• EXTRACT TO READ
Segment Open

And the government of the said territory, South of the Ohio, shall be similar to that which is now exercised in the territory north-west of the Ohio; except so far as is otherwise provided in the conditions expressed in an Act of Congress of the present session, entitled, “An Act to accept a cession of the claims of the State of North Carolina, to a certain district of western territory".
… And be it further enacted, That the salaries of the Officers, which the President of the United States shall nominate, and with the advice and consent of the Senate, appoint by virtue of this Act, shall be the same as those, by law established, of similar Officers in the government north-west of the river Ohio. And the powers, duties, and emoluments of a Superintendent of Indian Affairs for the Southern department, shall be united with those of the Governor.
Frederick Augustus Muhlenberg Speaker of the House of Representatives. John Adams, Vice President of the United States, and President of the Senate. Approved May 26, 1790 G. Washington President of the United States

The Northwest Ordinance, as we may recall, had abolished Slavery in the territories of the United States.

Since the Southwest Ordinance deferred to her elder sister in all things and promised to all the inhabitant of the new territory the same "privileges, benefits and advantages" promised in it, it follows that slaves brought over to it by their masters were now free.


But while this would have been the accurate interpretation of the Law, there was no way to enforce it.

There were precious little slaves in Ohio to begin with and therefore the United States Government did not have to worry the passage of the original Ordinance would force it to take up the task of freeing any slaves. The territories of Alabama and Mississippi, on the other hand, were awash with slaves and slavers, the latter accustomed to North Carolinian and Georgian planting life and intent on establishing themselves as a new planer class in the deep, rich soil of the new territories.


So the issue was let slide. A quite agreement was reached that "inhabitants" meant the free, non-Indian inhabitants of the Southwest territories, not their slaves. So was the legal foundation laid to the new, style of "Down River" Plantation systemin the new Deep South, the dread and scourge of thousands of human beings.

The fear of being "Sold Down River", a fate so horrid and gruesome it is used even in modern American idiom as an example of despicable treachery and wrong, was useful to Slavers throughout the Union.

Slaves employed as manservants, secretaries or abused in secret shame, just as those who worked the fields of Kentucky, Tennessee, and Virginia, knew that their masters had a weapon more gruesome than the overseer's whip at hand - that they can be send into a hands of even crueler masters, even less forgiving climate, and work more exacting and ruinous than anything they have experienced before.


Much was written of Southern apologia of Slavery portraying an idealized version of it to dupes and ignoramuses in the North.

Segment Closed

Dataset entries:
Segment Open

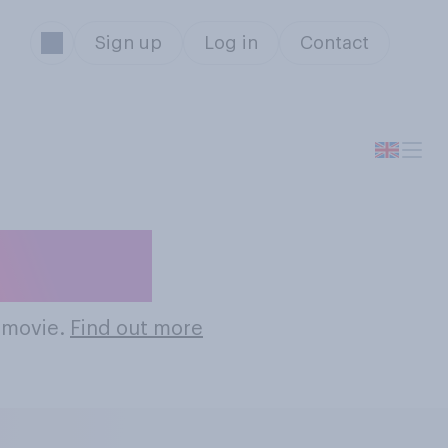
Sign up
Log in
Contact
Movies
n movie.
Find out more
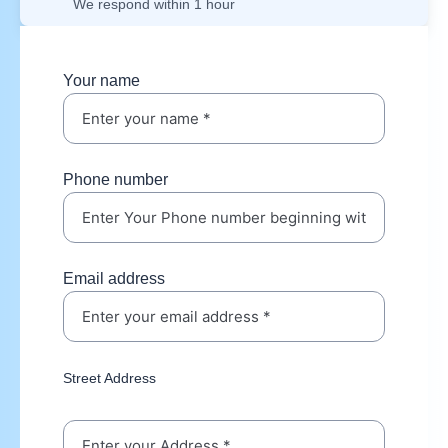
We respond within 1 hour
Your name
Phone number
Email address
Street Address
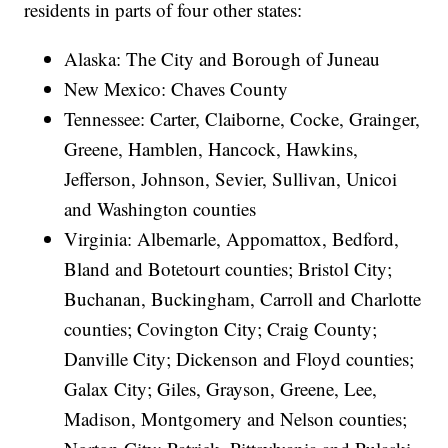
residents in parts of four other states:
Alaska: The City and Borough of Juneau
New Mexico: Chaves County
Tennessee: Carter, Claiborne, Cocke, Grainger,
Greene, Hamblen, Hancock, Hawkins,
Jefferson, Johnson, Sevier, Sullivan, Unicoi
and Washington counties
Virginia: Albemarle, Appomattox, Bedford,
Bland and Botetourt counties; Bristol City;
Buchanan, Buckingham, Carroll and Charlotte
counties; Covington City; Craig County;
Danville City; Dickenson and Floyd counties;
Galax City; Giles, Grayson, Greene, Lee,
Madison, Montgomery and Nelson counties;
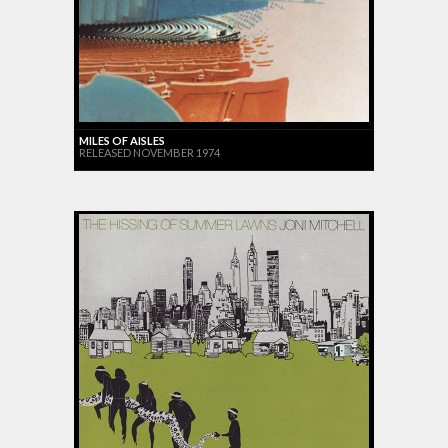
MILES OF AISLES
RELEASED NOVEMBER 1974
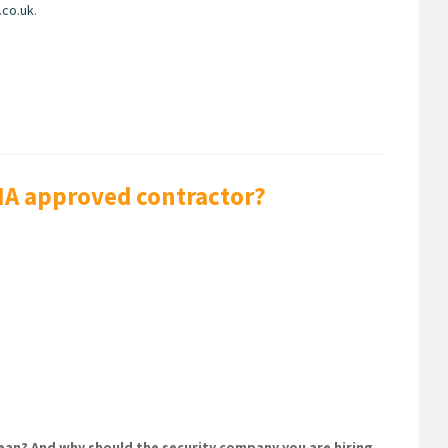
.co.uk
.
SIA approved contractor?
an? And why should the security company you are hiring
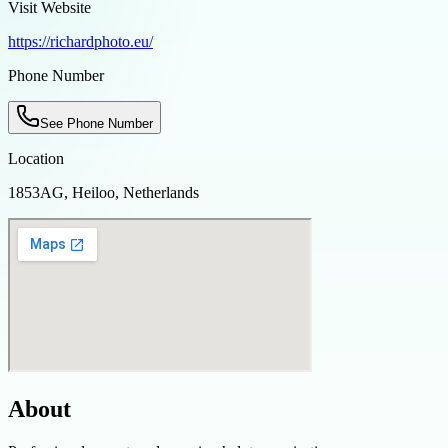
Visit Website
https://richardphoto.eu/
Phone Number
See Phone Number
Location
1853AG, Heiloo, Netherlands
About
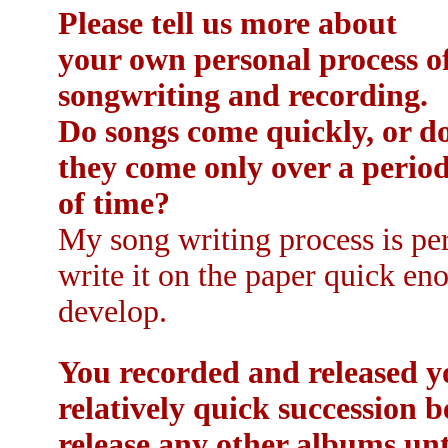
Please tell us more about
your own personal process o
songwriting and recording.
Do songs come quickly, or d
they come only over a perio
of time?
My song writing process is per
write it on the paper quick en
develop.
You recorded and released yo
relatively quick succession 
release any other albums un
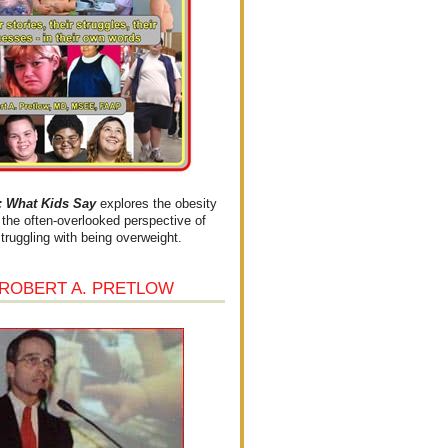
What Kids Say
explores the obesity
the often-overlooked perspective of
struggling with being overweight.
 ROBERT A. PRETLOW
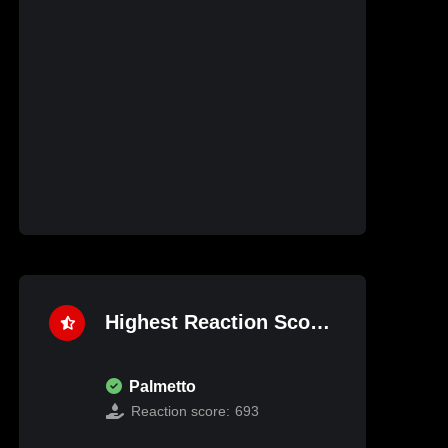
Highest Reaction Score
Palmetto
Reaction score:
693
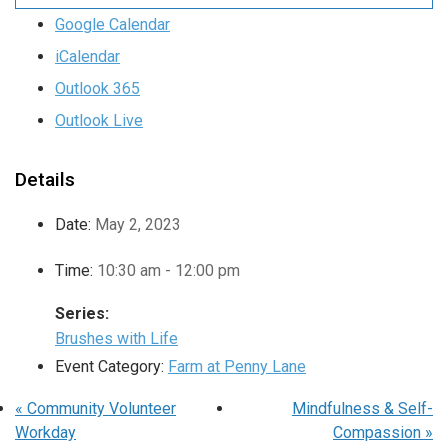
Google Calendar
iCalendar
Outlook 365
Outlook Live
Details
Date:
May 2, 2023
Time:
10:30 am - 12:00 pm
Series:
Brushes with Life
Event Category:
Farm at Penny Lane
«
Community Volunteer
Mindfulness & Self-
Workday
Compassion
»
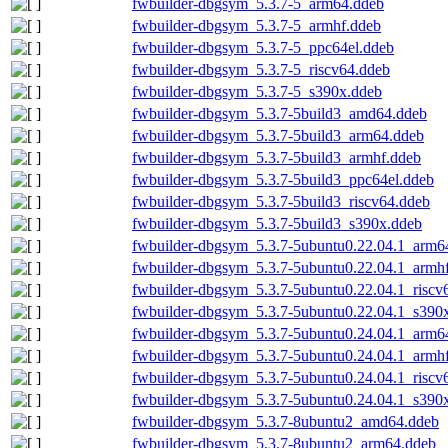
fwbuilder-dbgsym_5.3.7-5_arm64.ddeb
fwbuilder-dbgsym_5.3.7-5_armhf.ddeb
fwbuilder-dbgsym_5.3.7-5_ppc64el.ddeb
fwbuilder-dbgsym_5.3.7-5_riscv64.ddeb
fwbuilder-dbgsym_5.3.7-5_s390x.ddeb
fwbuilder-dbgsym_5.3.7-5build3_amd64.ddeb
fwbuilder-dbgsym_5.3.7-5build3_arm64.ddeb
fwbuilder-dbgsym_5.3.7-5build3_armhf.ddeb
fwbuilder-dbgsym_5.3.7-5build3_ppc64el.ddeb
fwbuilder-dbgsym_5.3.7-5build3_riscv64.ddeb
fwbuilder-dbgsym_5.3.7-5build3_s390x.ddeb
fwbuilder-dbgsym_5.3.7-5ubuntu0.22.04.1_arm6
fwbuilder-dbgsym_5.3.7-5ubuntu0.22.04.1_armh
fwbuilder-dbgsym_5.3.7-5ubuntu0.22.04.1_riscv
fwbuilder-dbgsym_5.3.7-5ubuntu0.22.04.1_s390
fwbuilder-dbgsym_5.3.7-5ubuntu0.24.04.1_arm6
fwbuilder-dbgsym_5.3.7-5ubuntu0.24.04.1_armh
fwbuilder-dbgsym_5.3.7-5ubuntu0.24.04.1_riscv
fwbuilder-dbgsym_5.3.7-5ubuntu0.24.04.1_s390
fwbuilder-dbgsym_5.3.7-8ubuntu2_amd64.ddeb
fwbuilder-dbgsym_5.3.7-8ubuntu2_arm64.ddeb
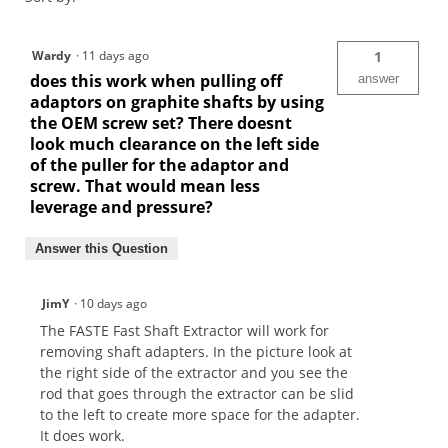
Wardy
·
11 days ago
1
does this work when pulling off
answer
adaptors on graphite shafts by using
the OEM screw set? There doesnt
look much clearance on the left side
of the puller for the adaptor and
screw. That would mean less
leverage and pressure?
Answer this Question
JimY
·
10 days ago
The FASTE Fast Shaft Extractor will work for
removing shaft adapters. In the picture look at
the right side of the extractor and you see the
rod that goes through the extractor can be slid
to the left to create more space for the adapter.
It does work.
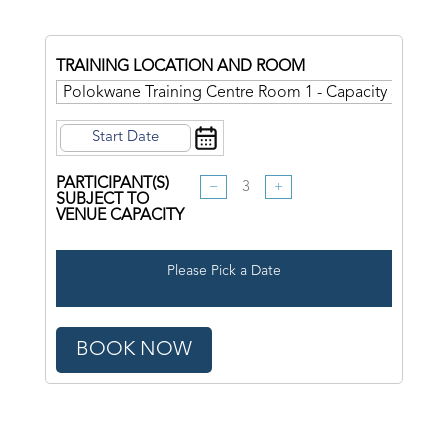
TRAINING LOCATION AND ROOM
PARTICIPANT(S)
−
+
SUBJECT TO
VENUE CAPACITY
Please Pick a Date
BOOK NOW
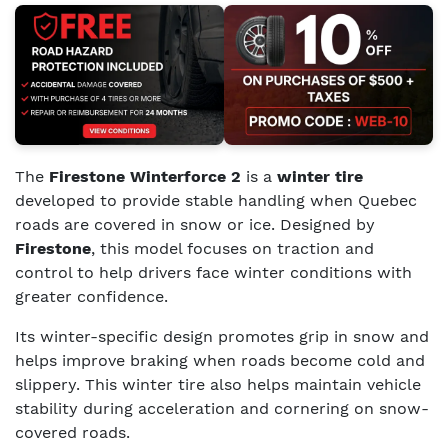
The
Firestone Winterforce 2
is a
winter tire
developed to provide stable handling when Quebec
roads are covered in snow or ice. Designed by
Firestone
, this model focuses on traction and
control to help drivers face winter conditions with
greater confidence.
Its winter-specific design promotes grip in snow and
helps improve braking when roads become cold and
slippery. This winter tire also helps maintain vehicle
stability during acceleration and cornering on snow-
covered roads.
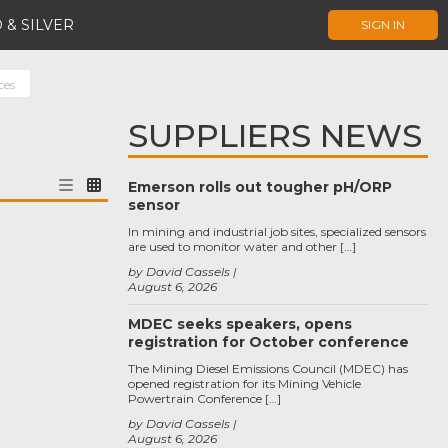
 & SILVER
SIGN IN
ces
SUPPLIERS NEWS
Emerson rolls out tougher pH/ORP
sensor
In mining and industrial job sites, specialized sensors
are used to monitor water and other […]
by David Cassels
August 6, 2026
MDEC seeks speakers, opens
registration for October conference
The Mining Diesel Emissions Council (MDEC) has
opened registration for its Mining Vehicle
Powertrain Conference […]
by David Cassels
August 6, 2026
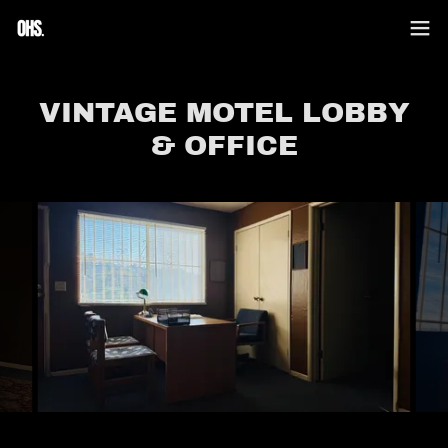
VINTAGE MOTEL LOBBY
& OFFICE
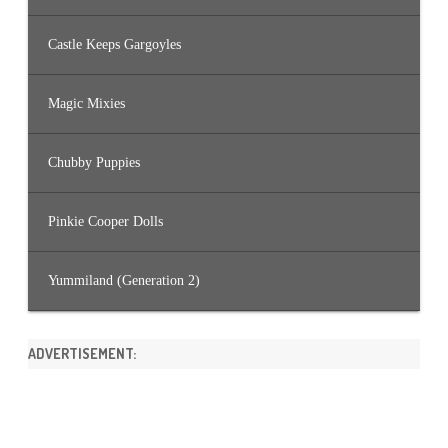
Castle Keeps Gargoyles
Magic Mixies
Chubby Puppies
Pinkie Cooper Dolls
Yummiland (Generation 2)
ADVERTISEMENT:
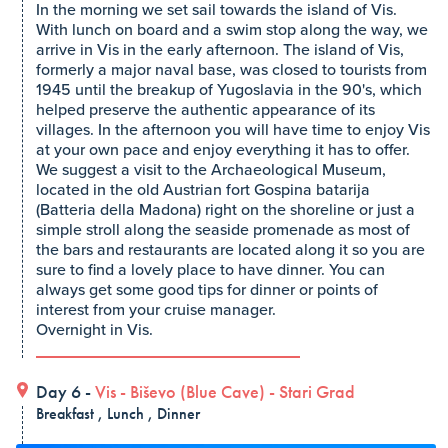
In the morning we set sail towards the island of Vis.
With lunch on board and a swim stop along the way, we
arrive in Vis in the early afternoon. The island of Vis,
formerly a major naval base, was closed to tourists from
1945 until the breakup of Yugoslavia in the 90's, which
helped preserve the authentic appearance of its
villages. In the afternoon you will have time to enjoy Vis
at your own pace and enjoy everything it has to offer.
We suggest a visit to the Archaeological Museum,
located in the old Austrian fort Gospina batarija
(Batteria della Madona) right on the shoreline or just a
simple stroll along the seaside promenade as most of
the bars and restaurants are located along it so you are
sure to find a lovely place to have dinner. You can
always get some good tips for dinner or points of
interest from your cruise manager.
Overnight in Vis.
Day 6 -
Vis
-
Biševo (Blue Cave)
-
Stari Grad
Breakfast , Lunch , Dinner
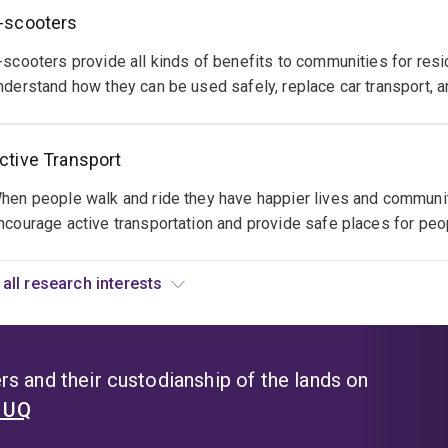
ow
o
ade
-scooters
e
elp
an
eople
-scooters provide all kinds of benefits to communities for resi
asier
se
e
nderstand how they can be used safely, replace car transport, a
han
vents
ctive
ver
o
n
efore
ctive Transport
ttract
heir
or
hose
aily
ourists
hen people walk and ride they have happier lives and communiti
ith
ransport
o
ncourage active transportation and provide safe places for peo
ctive
eeds
se
ifestyles
nd
ikes
s
hrough
View all research interests
o
ourism
ourism.
xperince
nd
estinations.
ow
s and their custodianship of the lands on
e
t UQ
an
elp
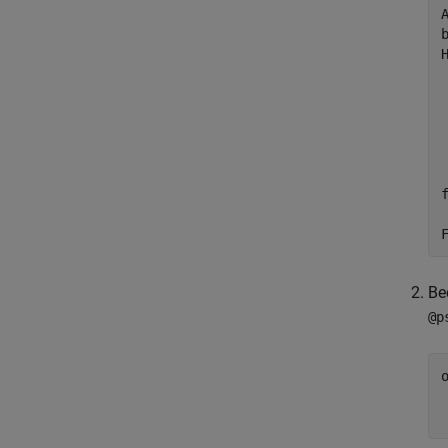
Be
@p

Segment Closed

• REQUIRED ACTION
Name each person who appears in the signature lines of the text on the Southwest Ordinance, together with the office stated for that person. The rows above come from a source separate from the text.

• THE COMPLETED TASK
- Frederick Augustus Muhlenberg: Speaker of the House of Representatives
- John Adams: Vice President of the United States, and President of the Senate
- G. Washington: President of the United States